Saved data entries

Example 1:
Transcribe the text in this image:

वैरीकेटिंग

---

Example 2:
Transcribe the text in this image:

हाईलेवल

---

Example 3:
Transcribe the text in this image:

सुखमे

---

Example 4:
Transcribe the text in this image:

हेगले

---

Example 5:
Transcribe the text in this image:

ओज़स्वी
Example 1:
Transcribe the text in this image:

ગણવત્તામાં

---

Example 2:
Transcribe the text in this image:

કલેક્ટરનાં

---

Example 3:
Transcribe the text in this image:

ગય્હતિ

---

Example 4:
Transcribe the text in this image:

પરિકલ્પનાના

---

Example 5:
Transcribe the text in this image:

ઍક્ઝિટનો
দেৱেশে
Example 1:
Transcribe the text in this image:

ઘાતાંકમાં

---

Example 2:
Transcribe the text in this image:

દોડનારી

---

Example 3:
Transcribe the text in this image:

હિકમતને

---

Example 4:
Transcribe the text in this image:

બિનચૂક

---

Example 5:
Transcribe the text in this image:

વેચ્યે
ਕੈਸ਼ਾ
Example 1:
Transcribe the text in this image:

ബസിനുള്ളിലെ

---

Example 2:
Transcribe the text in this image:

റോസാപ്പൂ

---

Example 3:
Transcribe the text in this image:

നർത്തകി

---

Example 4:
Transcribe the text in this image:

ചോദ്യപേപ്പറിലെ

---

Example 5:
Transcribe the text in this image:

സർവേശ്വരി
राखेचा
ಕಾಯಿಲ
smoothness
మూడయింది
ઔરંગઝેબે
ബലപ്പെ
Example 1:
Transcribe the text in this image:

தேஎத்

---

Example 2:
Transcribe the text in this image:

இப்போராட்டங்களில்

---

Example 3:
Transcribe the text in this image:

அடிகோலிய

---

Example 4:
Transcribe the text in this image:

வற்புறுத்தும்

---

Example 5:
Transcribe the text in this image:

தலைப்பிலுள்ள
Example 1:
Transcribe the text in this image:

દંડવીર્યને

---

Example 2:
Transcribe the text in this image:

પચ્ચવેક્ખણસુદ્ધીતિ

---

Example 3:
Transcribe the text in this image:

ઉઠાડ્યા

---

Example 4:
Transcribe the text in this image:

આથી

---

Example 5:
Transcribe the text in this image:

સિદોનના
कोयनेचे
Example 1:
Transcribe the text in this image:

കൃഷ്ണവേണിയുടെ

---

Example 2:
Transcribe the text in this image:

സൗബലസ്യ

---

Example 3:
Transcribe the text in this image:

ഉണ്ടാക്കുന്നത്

Problem statement
In full and without alteration, write out each record.

Result below
Example 1:
Transcribe the text in this image:

वैरीकेटिंग

---

Example 2:
Transcribe the text in this image:

हाईलेवल

---

Example 3:
Transcribe the text in this image:

सुखमे

---

Example 4:
Transcribe the text in this image:

हेगले

---

Example 5:
Transcribe the text in this image:

ओज़स्वी
Example 1:
Transcribe the text in this image:

ગણવત્તામાં

---

Example 2:
Transcribe the text in this image:

કલેક્ટરનાં

---

Example 3:
Transcribe the text in this image:

ગય્હતિ

---

Example 4:
Transcribe the text in this image:

પરિકલ્પનાના

---

Example 5:
Transcribe the text in this image:

ઍક્ઝિટનો
দেৱেশে
Example 1:
Transcribe the text in this image:

ઘાતાંકમાં

---

Example 2:
Transcribe the text in this image:

દોડનારી

---

Example 3:
Transcribe the text in this image:

હિકમતને

---

Example 4:
Transcribe the text in this image:

બિનચૂક

---

Example 5:
Transcribe the text in this image:

વેચ્યે
ਕੈਸ਼ਾ
Example 1:
Transcribe the text in this image:

ബസിനുള്ളിലെ

---

Example 2:
Transcribe the text in this image:

റോസാപ്പൂ

---

Example 3:
Transcribe the text in this image:

നർത്തകി

---

Example 4:
Transcribe the text in this image:

ചോദ്യപേപ്പറിലെ

---

Example 5:
Transcribe the text in this image:

സർവേശ്വരി
राखेचा
ಕಾಯಿಲ
smoothness
మూడయింది
ઔરંગઝેબે
ബലപ്പെ
Example 1:
Transcribe the text in this image:

தேஎத்

---

Example 2:
Transcribe the text in this image:

இப்போராட்டங்களில்

---

Example 3:
Transcribe the text in this image:

அடிகோலிய

---

Example 4:
Transcribe the text in this image:

வற்புறுத்தும்

---

Example 5:
Transcribe the text in this image:

தலைப்பிலுள்ள
Example 1:
Transcribe the text in this image:

દંડવીર્યને

---

Example 2:
Transcribe the text in this image:

પચ્ચવેક્ખણસુદ્ધીતિ

---

Example 3:
Transcribe the text in this image:

ઉઠાડ્યા

---

Example 4:
Transcribe the text in this image:

આથી

---

Example 5:
Transcribe the text in this image:

સિદોનના
कोयनेचे
Example 1:
Transcribe the text in this image:

കൃഷ്ണവേണിയുടെ

---

Example 2:
Transcribe the text in this image:

സൗബലസ്യ

---

Example 3:
Transcribe the text in this image:

ഉണ്ടാക്കുന്നത്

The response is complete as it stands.